**TO DO:**
1. Translate this sentence from the probability exercise into Spanish: "Find the pdf function of $\displaystyle X$."
2. Pick up the probability exercise on the pdf of $\displaystyle X$ and continue it from the point where it stops.

**DOCUMENT SEGMENT:**
-.-.-

Find the pdf function of $\displaystyle X$.

Find the form of the moment generating function $\displaystyle Y = \frac{X-\mu}{\sigma}$ and hence calculate the variance of $\displaystyle X$

[Note : the gamma function, $\displaystyle \Gamma{(t)}$ is such that $\displaystyle \Gamma''{(1)} - \Gamma'{(1)} = \frac{\pi^2}{6}$.

Letting $\displaystyle z = {e^{-\frac{x-\mu}{\sigma}}}$.

The pdf turns out to be $\displaystyle f(x) = \frac{d}{dx}F(x) = \frac{z}{\sigma (1+z)^2}$.

-.-.-

[Extracted records]
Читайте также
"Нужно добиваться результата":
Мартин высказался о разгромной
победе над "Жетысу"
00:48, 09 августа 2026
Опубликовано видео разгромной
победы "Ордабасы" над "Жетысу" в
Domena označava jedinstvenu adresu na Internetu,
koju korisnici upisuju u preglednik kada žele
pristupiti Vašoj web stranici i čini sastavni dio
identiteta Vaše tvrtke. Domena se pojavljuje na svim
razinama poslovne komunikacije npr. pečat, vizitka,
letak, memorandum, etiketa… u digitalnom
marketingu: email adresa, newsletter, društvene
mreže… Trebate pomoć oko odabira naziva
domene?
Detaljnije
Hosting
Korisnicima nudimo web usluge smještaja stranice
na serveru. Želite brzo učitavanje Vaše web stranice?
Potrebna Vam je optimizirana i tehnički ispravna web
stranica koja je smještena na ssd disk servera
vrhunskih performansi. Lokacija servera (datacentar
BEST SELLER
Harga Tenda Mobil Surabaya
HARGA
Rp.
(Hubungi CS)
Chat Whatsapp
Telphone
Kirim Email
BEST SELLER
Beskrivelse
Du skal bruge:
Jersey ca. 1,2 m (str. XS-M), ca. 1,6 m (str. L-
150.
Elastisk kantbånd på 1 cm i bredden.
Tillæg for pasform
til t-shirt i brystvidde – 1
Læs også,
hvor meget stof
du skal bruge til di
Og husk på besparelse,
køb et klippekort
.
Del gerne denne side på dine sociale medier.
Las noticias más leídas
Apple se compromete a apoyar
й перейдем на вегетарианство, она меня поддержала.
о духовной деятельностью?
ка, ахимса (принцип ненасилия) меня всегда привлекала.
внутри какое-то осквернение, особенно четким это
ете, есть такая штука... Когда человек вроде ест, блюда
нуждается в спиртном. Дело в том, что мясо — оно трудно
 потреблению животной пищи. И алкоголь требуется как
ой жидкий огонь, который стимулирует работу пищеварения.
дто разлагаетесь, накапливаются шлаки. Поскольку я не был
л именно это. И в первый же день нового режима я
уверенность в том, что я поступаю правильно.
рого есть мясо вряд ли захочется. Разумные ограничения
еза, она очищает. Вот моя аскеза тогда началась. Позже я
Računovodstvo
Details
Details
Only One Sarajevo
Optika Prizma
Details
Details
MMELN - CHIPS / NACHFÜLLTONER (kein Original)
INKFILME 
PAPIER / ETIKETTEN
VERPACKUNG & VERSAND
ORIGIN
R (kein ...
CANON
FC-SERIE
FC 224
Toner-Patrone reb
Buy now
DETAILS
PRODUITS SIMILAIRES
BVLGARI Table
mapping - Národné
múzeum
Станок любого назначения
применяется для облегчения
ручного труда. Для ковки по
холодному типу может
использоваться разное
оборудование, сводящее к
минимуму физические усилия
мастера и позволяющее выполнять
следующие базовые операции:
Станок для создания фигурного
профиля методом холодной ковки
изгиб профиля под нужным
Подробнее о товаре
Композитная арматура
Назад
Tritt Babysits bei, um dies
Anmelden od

-.-.-

**TASK-BY-TASK ANSWERS:**
1. Halla la función de densidad de probabilidad de $\displaystyle X$.

2.
Using the fact that if $\displaystyle Y = aX+b$ then $\displaystyle M_y{(t)} = e^{bt}M_x{(at)}$,

It turns out that $\displaystyle M_y{(t)} = e^{\frac{-t\mu}{\sigma}} \int^{\infty}_{-\infty} e^{\frac{tx}{\sigma}} f(x) dx.$

Using $\displaystyle dx = -\frac{\sigma dz}{z}$ and $\displaystyle (z e^{\frac{-\mu}{\sigma}})^{-t} = e^{\frac{tx}{\sigma}} $

We then have $\displaystyle M_y{(t)} = \int^{\infty}_{-\infty}\frac{z^{-t}z}{\sigma (1+z)^2}dx = \int^{\infty}_{0} \frac{z^{-t}}{(1+z)^2}dz$ which, according to Maple, is equal to $\displaystyle \pi csc(\pi t) t$.

But then I end up with dividing by zero errors when trying to calculate $\displaystyle M'_y{(1)}$.

Plus I don't see how nor where to use the note given in the exercice.

Any help would be much appreciated. Thank you.